I turned back to the plotline of The Economics of Online Gaming. I noted that RICH’s market power grew to the point that Wagner eventually co-opted somebody on the development team (not Entropy). RICH, already a monopolist in multiple in-game markets, now gained a unique, extra advantage in Eternal Lands that made it virtually unbeatable. I asked Wagner if that broke the concept of a market in half.

“Well, the short answer is, ‘Yes, absolutely,’” he replied. “It absolutely does.”

“This was such a small game and it was really one developer, so he would take people who played the game to help him develop the game, which I thought was really smart because he would get free labor that way.

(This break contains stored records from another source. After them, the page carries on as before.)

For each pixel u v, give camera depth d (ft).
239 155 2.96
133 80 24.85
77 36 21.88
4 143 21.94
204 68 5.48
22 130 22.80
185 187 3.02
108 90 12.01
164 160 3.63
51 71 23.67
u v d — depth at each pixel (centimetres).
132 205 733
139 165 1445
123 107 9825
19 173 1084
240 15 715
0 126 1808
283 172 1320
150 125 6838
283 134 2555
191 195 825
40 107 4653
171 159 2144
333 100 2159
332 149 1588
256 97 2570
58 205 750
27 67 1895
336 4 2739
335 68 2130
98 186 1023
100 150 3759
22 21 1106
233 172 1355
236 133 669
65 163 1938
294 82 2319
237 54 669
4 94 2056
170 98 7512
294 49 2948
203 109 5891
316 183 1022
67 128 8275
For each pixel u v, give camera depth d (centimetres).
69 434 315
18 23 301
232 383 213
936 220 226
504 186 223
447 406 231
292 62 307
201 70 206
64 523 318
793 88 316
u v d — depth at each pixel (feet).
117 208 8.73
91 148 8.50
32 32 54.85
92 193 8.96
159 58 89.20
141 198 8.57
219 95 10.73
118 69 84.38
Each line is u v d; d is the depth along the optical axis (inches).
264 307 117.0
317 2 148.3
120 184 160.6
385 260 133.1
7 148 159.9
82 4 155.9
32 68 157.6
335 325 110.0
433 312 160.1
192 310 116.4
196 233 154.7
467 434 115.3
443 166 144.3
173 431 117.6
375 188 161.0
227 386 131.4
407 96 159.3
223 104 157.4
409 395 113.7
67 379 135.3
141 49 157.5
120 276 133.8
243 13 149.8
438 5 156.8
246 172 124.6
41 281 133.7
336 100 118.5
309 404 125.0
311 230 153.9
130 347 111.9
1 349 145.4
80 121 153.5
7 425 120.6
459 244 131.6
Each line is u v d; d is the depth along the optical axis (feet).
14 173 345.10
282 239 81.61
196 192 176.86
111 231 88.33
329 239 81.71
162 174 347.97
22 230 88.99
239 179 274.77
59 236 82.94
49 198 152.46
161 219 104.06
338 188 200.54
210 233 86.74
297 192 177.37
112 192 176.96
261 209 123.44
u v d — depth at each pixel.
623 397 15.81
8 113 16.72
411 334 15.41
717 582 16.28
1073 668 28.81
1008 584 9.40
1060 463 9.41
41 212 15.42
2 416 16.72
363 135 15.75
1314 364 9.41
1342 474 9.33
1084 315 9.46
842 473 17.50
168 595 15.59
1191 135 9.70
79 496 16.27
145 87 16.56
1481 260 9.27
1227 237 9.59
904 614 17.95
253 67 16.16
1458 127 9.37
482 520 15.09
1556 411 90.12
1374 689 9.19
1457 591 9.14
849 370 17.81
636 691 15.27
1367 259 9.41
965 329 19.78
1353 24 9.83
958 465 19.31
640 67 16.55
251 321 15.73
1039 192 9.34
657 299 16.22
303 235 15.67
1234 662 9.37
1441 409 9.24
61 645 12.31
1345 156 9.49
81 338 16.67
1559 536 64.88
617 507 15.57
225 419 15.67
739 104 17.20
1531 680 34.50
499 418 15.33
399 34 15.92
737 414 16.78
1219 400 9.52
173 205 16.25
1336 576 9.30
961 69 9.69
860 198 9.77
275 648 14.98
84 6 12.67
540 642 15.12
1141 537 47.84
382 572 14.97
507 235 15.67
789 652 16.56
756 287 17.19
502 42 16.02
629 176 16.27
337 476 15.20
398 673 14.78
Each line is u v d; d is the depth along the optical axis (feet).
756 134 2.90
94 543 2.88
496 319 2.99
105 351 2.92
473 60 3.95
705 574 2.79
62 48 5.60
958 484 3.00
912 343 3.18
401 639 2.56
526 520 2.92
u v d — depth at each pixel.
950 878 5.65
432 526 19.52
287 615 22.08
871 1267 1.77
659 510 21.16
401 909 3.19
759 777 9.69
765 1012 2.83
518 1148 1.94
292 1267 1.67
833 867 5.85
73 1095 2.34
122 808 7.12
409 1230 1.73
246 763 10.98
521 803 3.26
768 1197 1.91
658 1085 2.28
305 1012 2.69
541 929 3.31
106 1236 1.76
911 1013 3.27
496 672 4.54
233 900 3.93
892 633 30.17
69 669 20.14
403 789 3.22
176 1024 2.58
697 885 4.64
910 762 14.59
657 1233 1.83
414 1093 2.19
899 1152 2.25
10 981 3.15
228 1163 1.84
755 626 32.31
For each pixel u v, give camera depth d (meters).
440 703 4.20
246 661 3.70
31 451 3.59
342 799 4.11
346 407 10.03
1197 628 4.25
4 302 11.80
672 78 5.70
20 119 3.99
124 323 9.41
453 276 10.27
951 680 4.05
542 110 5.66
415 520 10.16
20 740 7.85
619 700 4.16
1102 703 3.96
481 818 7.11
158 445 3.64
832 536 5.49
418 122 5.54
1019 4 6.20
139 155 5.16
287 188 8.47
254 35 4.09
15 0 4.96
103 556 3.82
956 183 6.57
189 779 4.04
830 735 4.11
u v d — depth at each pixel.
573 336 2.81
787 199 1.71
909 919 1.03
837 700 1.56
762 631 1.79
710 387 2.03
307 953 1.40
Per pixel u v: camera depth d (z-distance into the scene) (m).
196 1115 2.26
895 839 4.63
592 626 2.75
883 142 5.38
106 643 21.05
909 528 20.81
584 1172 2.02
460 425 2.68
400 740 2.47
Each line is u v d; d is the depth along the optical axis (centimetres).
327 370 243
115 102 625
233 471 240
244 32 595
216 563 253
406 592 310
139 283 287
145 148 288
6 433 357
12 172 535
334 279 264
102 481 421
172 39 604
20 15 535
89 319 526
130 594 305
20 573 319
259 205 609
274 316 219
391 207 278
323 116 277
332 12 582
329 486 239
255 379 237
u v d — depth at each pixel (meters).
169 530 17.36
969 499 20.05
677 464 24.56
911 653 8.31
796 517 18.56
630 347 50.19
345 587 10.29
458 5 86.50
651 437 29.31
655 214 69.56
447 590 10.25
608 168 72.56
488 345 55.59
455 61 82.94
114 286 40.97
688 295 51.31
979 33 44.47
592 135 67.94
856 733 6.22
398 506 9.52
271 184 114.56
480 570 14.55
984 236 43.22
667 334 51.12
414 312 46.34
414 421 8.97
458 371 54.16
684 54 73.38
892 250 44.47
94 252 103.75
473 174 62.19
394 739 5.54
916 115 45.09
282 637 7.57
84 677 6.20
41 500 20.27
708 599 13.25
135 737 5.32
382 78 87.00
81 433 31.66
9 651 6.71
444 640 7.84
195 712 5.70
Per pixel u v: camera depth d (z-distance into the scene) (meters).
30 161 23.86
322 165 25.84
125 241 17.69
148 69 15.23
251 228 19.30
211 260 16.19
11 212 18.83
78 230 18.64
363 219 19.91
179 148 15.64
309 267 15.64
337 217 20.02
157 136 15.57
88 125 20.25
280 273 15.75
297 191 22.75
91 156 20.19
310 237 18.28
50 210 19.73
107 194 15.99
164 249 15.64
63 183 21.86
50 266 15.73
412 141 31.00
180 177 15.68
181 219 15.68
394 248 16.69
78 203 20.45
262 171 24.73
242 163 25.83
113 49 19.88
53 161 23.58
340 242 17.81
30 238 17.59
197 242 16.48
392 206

When you have developers who are also playing the game, there’s this temptation to add things that are special benefits just for their own team or their own players. I had this guy in my guild. He was required to leave my guild…because of the reputation that my guild had.”

“So he left and then he sent me a message and he said, ‘Hey, guess what I’m working on?’ It was basically a secret cave that had everything you needed to do to produce. Most of the time you would have to walk, like, halfway across the map, gather materials, carry it back. But this you could do all in one spot. Other developers knew that it was being created too. But what the idea was, I think, and I don’t know all the specifics, but I think the idea was a player should stumble on this secret instead of already knowing about it beforehand. Knowing about it beforehand was really what the advantage was. It was absolutely, entirely, totally unfair. There’s no other way to put it.”

“I actually think I quit the game shortly after that because I felt like I beat the game at that point. That’s the ultimate, you beat the MMO. If you get one of your players on the development team, you have beat the MMO. I don’t think there’s any other way to actually beat an MMO, but that was pretty much what I would say. It does completely destroy competition because...this was a guild that already had a structural advantage from producing. You give that structural advantage another unfair structural advantage, and then the game is basically over. I actually didn’t really use it [the secret cave] that much because the fact that it was created was enough for me to say, ‘I’ve beat the game, I’m done.’”

That’s the ultimate, you beat the MMO. If you get one of your players on the development team, you have beat the MMO.

In his book, he called that kind of activity regulatory capture. An irl example he cited was an ex-Verizon lawyer who was working at the FCC in 2017 and helped to repeal America’s network neutrality laws. In an email exchange leading up to the podcast, Wagner also cited the work of Elon Musk’s DOGE team from early in the second Trump administration as another clearcut case of regulatory capture.

“I wrote my master’s paper on network neutrality, so I should have some thoughts” on how regulatory capture undermines market integrity, Wagner continued. “Effectively, what it means is it creates an inefficiency that shouldn’t exist and then someone profits from that inefficiency. So it’s using the system to create an inefficiency, and then you place someone in that spot, and they profit from it. That’s effectively what regulatory capture is doing.”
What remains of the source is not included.